Who knew there was a list season, but there is. Yesterday’s Happiest Countries list and last week’s Best Cities list are followed today by the Economist Intelligence Unit’s list of most expensive cities.

(To see the complete report as a .pdf, you have to register. But it’s worth it.)

If rising costs are a sign of increasing economic activity, then a lot of European cities are booming. (We’ll have a post on Europe’s little-noticed but surprising economic boom.)

Switzerland’s two financial centers are ranked just behind Singapore and Hong Kong. What’s most telling about the 2017 Economist list is that the United States has only one city on the list, New York. We checked last year’s list, and LA was No. 10. Not this year, pushed off the list by Osaka and Tokyo.

So, apparently Japan is back, hitting on all cylinders.

Here are the Top 10 most expensive cities in the world:

Screen Shot 2017-03-21 at 8.05.49 AM

Making this list really is a mixed macro-economics blessing. It means yes, financial activity is humming along. But it also means cost of living in terms of skyrocketing food, housing and transportation costs could mean global talent looks at other options.
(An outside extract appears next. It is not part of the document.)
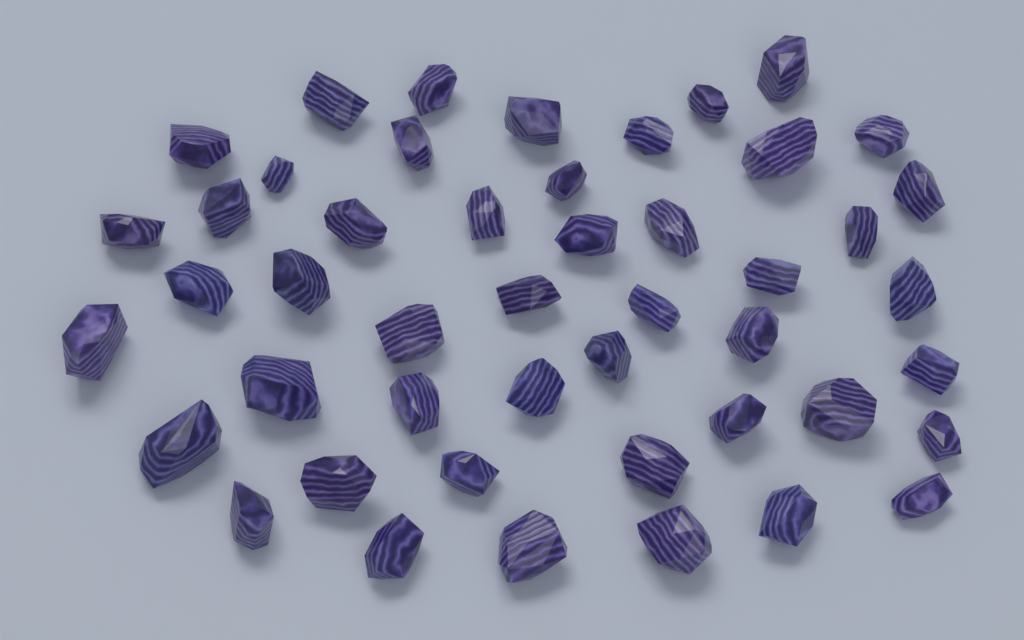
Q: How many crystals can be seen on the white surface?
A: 47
Researchers note that Paris is the only Euro Zone city among the 10 most expensive. Copenhagen, which pegs its currency to the euro, makes the Top 10 due to relatively high transport and personal care costs, according to the Economist Intel unit.

Clearly, the UK economy is showing signs of faltering, with Manchester and London dropping dramatically in the rankings.

In fact, the report is not very positive about the UK’s future:

The UK has already seen sharp declines in the relative cost of living owing to the Brexit referendum and related currency weaknesses. In 2017 these are expected to translate into price rises as supply chains become more complicated and import costs rise. These inflationary effects could be compounded if sterling stages a recovery.

What’s most surprising is the crazy prices you have to pay in the world’s most expensive cities for the most ordinary commodities (New York is the Cost of Living benchmark of 100), which is what makes this research fresh every year.

Screen Shot 2017-03-21 at 8.15.18 AM

The citizens of Seoul pay about $15 for a loaf of bread (almost twice the COL basis of $7.95 in New York), up from about $12.50 last year. By comparison, Copenhagen is a bargain at $3.35, less than half the NYC basis price. (Check out Almaty, Kazakhstan, the bargain basement of bread at .90 cents, and where a liter of gas only costs .49 cents.)

You’ll want to be a smoker in Tokyo and Osaka, where a pack of cigarettes is only $4.45, and a drinker in Geneva, where a bottle of table wine is $8.06.

The most stunning illustration of dropping prices is the cost of gas, which has dropped precipitously during the past five years in all of the Top 10 cities, but most dramatically in New York – dropping by 50 percent to .63 cents per liter from $1.12 per liter.

This year’s Economist list seems to indicate the Japanese economy is back, with Tokyo – the most expensive city back in 2012 – and Osaka back in the Top 10.

Here’s a link to more Economist Cost of Living data.

Here’s the Economist Intelligence Unit methodology:

More than 50,000 individual prices are collected in each survey, conducted each March and September and published in June and December. Economist Intelligence Unit researchers survey a range of stores: supermarkets, mid-priced stores and higher-priced speciality outlets. Prices reflect costs for more than 160 items in each city. These are not recommended retail prices or manufacturers’ costs; they are what the paying customer is charged. Prices gathered are then converted into a central currency (US dollars) using the prevailing exchange rate and weighted in order to achieve comparative indices.